I hear this almost every day “I started using Facebook to keep up with my family, but now I have business connections on there.  I am not sure I should have them both.”  That is a very important statement, and a very important thought process to complete before you decide.

Ask yourself the following:

  1. Do I want to grow my business connections and am I okay with being personal with business people?
  2. Do I have a filter (eg am I going to want to share when my son is potty trained or when the dog just took a dump in the house?)
  3. Do I understand all of the Facebook security and privacy settings available to me?
  4. Do I need a Fan Page for business connections and a Facebook profile for my family and friends?

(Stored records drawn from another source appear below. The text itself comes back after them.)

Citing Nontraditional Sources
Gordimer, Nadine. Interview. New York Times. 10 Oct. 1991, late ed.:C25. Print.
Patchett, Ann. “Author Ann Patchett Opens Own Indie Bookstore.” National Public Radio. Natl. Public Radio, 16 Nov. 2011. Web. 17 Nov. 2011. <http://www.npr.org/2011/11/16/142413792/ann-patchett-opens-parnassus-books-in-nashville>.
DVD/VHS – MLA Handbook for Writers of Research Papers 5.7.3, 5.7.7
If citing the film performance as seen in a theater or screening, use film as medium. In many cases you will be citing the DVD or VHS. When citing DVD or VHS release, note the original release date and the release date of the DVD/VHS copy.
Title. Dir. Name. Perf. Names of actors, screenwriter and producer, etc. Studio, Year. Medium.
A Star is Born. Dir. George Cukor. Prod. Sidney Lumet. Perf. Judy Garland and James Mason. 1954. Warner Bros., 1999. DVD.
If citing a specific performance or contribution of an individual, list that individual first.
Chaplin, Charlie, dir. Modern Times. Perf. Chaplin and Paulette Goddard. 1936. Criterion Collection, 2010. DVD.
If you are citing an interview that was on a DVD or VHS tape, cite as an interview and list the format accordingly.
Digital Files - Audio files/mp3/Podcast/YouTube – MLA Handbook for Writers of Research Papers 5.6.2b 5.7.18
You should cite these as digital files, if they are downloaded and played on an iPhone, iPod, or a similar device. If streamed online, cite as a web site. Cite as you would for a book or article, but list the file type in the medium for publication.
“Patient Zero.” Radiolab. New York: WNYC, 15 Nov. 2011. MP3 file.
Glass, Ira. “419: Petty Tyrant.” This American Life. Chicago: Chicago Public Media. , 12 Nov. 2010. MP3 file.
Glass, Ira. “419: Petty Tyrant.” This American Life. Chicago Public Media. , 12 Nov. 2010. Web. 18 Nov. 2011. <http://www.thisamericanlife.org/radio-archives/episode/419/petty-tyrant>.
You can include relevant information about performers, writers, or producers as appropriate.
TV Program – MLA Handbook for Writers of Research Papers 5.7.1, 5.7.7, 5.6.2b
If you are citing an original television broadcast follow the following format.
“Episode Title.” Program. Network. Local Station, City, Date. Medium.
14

If you have a filter and understand the business of people doing business with people, then you are more than ready to combine work and family on your profile.  If on the other hand you would prefer to keep these two worlds separate and you are not ready for a fan page, then just connect with business people on LinkedIn.

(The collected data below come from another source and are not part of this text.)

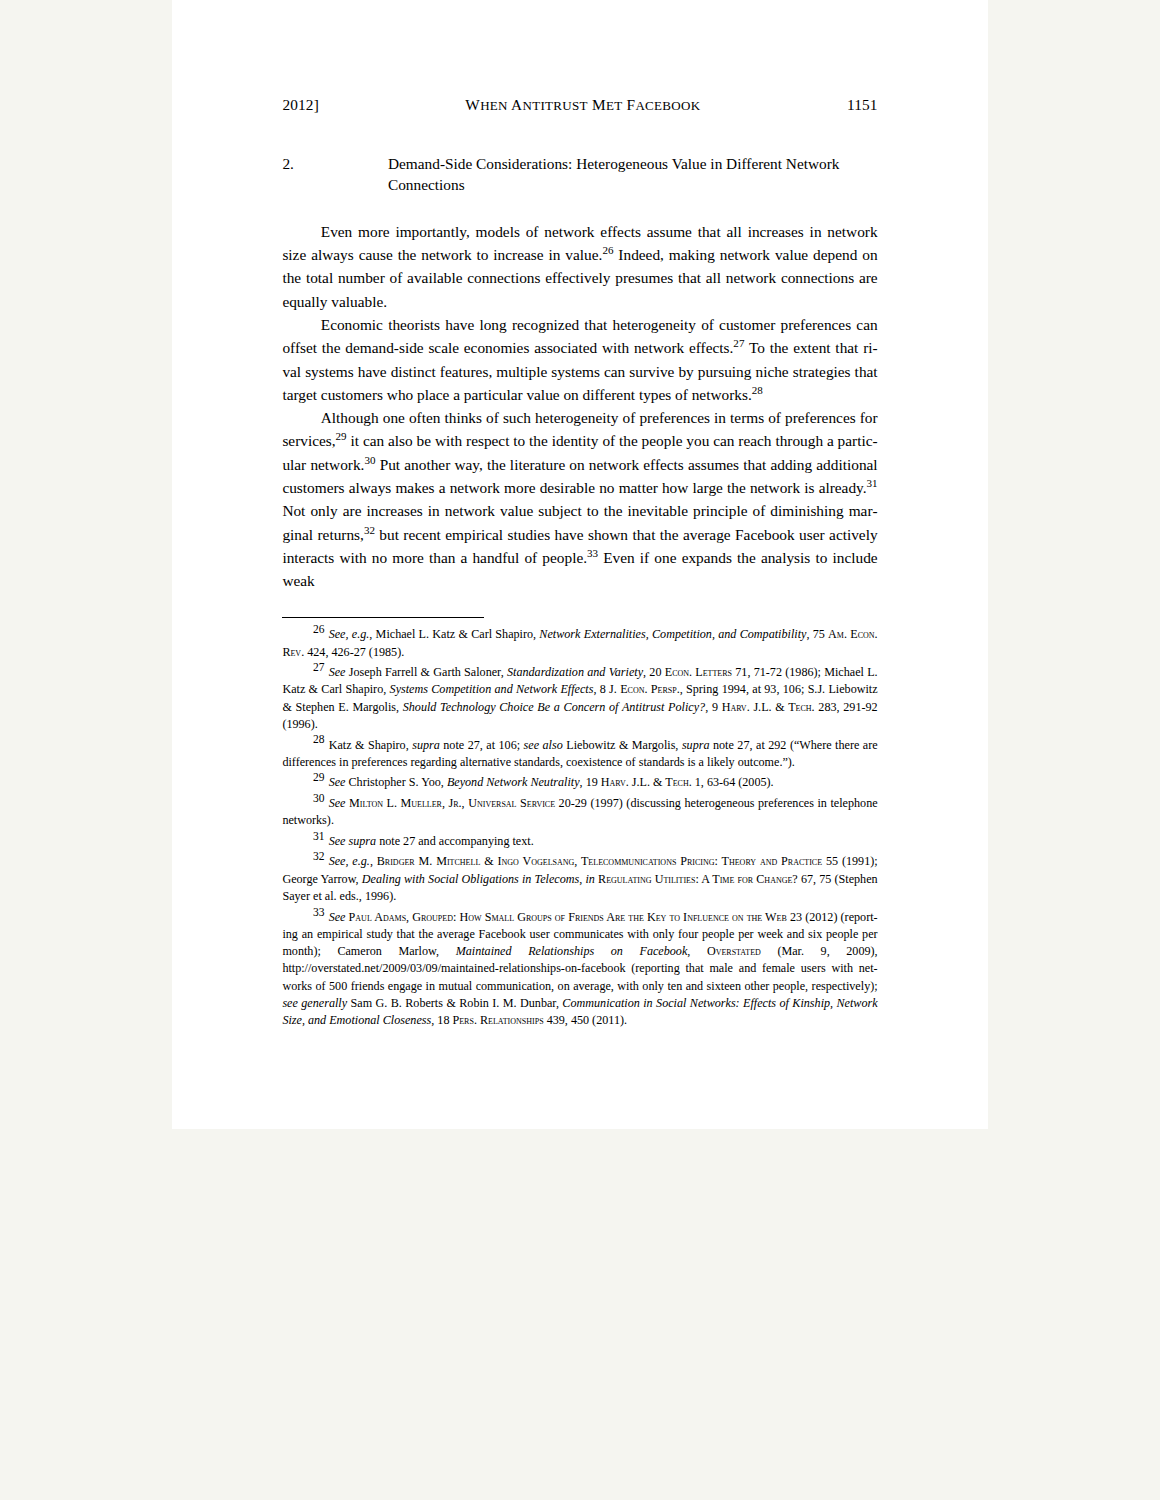2012] WHEN ANTITRUST MET FACEBOOK 1151
2. Demand-Side Considerations: Heterogeneous Value in Different Network Connections
Even more importantly, models of network effects assume that all increases in network size always cause the network to increase in value.26 Indeed, making network value depend on the total number of available connections effectively presumes that all network connections are equally valuable.
Economic theorists have long recognized that heterogeneity of customer preferences can offset the demand-side scale economies associated with network effects.27 To the extent that rival systems have distinct features, multiple systems can survive by pursuing niche strategies that target customers who place a particular value on different types of networks.28
Although one often thinks of such heterogeneity of preferences in terms of preferences for services,29 it can also be with respect to the identity of the people you can reach through a particular network.30 Put another way, the literature on network effects assumes that adding additional customers always makes a network more desirable no matter how large the network is already.31 Not only are increases in network value subject to the inevitable principle of diminishing marginal returns,32 but recent empirical studies have shown that the average Facebook user actively interacts with no more than a handful of people.33 Even if one expands the analysis to include weak
26 See, e.g., Michael L. Katz & Carl Shapiro, Network Externalities, Competition, and Compatibility, 75 Am. Econ. Rev. 424, 426-27 (1985).
27 See Joseph Farrell & Garth Saloner, Standardization and Variety, 20 Econ. Letters 71, 71-72 (1986); Michael L. Katz & Carl Shapiro, Systems Competition and Network Effects, 8 J. Econ. Persp., Spring 1994, at 93, 106; S.J. Liebowitz & Stephen E. Margolis, Should Technology Choice Be a Concern of Antitrust Policy?, 9 Harv. J.L. & Tech. 283, 291-92 (1996).
28 Katz & Shapiro, supra note 27, at 106; see also Liebowitz & Margolis, supra note 27, at 292 (“Where there are differences in preferences regarding alternative standards, coexistence of standards is a likely outcome.”).
29 See Christopher S. Yoo, Beyond Network Neutrality, 19 Harv. J.L. & Tech. 1, 63-64 (2005).
30 See Milton L. Mueller, Jr., Universal Service 20-29 (1997) (discussing heterogeneous preferences in telephone networks).
31 See supra note 27 and accompanying text.
32 See, e.g., Bridger M. Mitchell & Ingo Vogelsang, Telecommunications Pricing: Theory and Practice 55 (1991); George Yarrow, Dealing with Social Obligations in Telecoms, in Regulating Utilities: A Time for Change? 67, 75 (Stephen Sayer et al. eds., 1996).
33 See Paul Adams, Grouped: How Small Groups of Friends Are the Key to Influence on the Web 23 (2012) (reporting an empirical study that the average Facebook user communicates with only four people per week and six people per month); Cameron Marlow, Maintained Relationships on Facebook, Overstated (Mar. 9, 2009), http://overstated.net/2009/03/09/maintained-relationships-on-facebook (reporting that male and female users with networks of 500 friends engage in mutual communication, on average, with only ten and sixteen other people, respectively); see generally Sam G. B. Roberts & Robin I. M. Dunbar, Communication in Social Networks: Effects of Kinship, Network Size, and Emotional Closeness, 18 Pers. Relationships 439, 450 (2011).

If you have decided to combine both worlds on your profile, review your privacy settings:

  1. Check your photo album settings.  You can make them visible to specific groups or individuals.  You should not make all pictures open for everyone to view.  Even if you are a photographer.
  2. If you would not say something on the side of a bus, then send it in a message.  A DM (direct message) is a much better way to communicate with someone one on one versus talking really loud to one person in a crowd and posting a simple personal message to their wall.
  3. Use the “@” symbol to highlight businesses, fan pages and people you want to cross promote.  This is a wonderful way to say “a great job” or “I recommend this person.”
  4. You can tie your website, blogs and twitter feeds directly to your Facebook profile using apps and tabs.  Check them out.
  5. Consider your audience when picking your profile picture – this is the first thing someone sees when they search you on Facebook.
  6. Set your privacy settings to share your “information” with all, but keep the rest of your page (and connections) private until your are “friends”.  This is like handing out your business card before handing someone your full life biography.
  7. Keep it light on your status.  We all have super icky days and work clients we would love to just trash – but screaming about it (in all caps) on your status is more likely to turn friends and contacts off than to keep growing your network.
  8. Use groups.  Under the “edit friends” setting you can create groups.  Please take the time to set these up and you can check status updates by group, send messages by group, share albums by groups – allowing you laser focus in your communications versus buckshot.
  9. Do not invite every person to every event.  If your event is local you can invite your local groups, do not flood others with events they will not attend.  It takes away from the purpose of a targeted event and communication.
  10. Consider sharing open events on your wall, but targeting your invitations.  A message accompanied by an invitation will bring you more response than an open event with no idea why a person should consider attending.

Sure, Facebook was started as a way for college students to communicate and share “experiences” but consider these statistics published by Facebook:

  • There are over 900 million objects that people interact with (pages, groups, events and community pages)
  • Average user is connected to 80 community pages, groups and events
  • Average user creates 90 pieces of content each month
  • More than 30 billion pieces of content (web links, news stories, blog posts, notes, photo albums, etc.) shared each month.
  • There are more than 150 million active users currently accessing Facebook through their mobile devices.
  • People that use Facebook on their mobile devices are twice as active on Facebook than non-mobile users.
  • There are more than 200 mobile operators in 60 countries working to deploy and promote Facebook mobile products

Opportunities for both personal connections, increased family communications and business abound!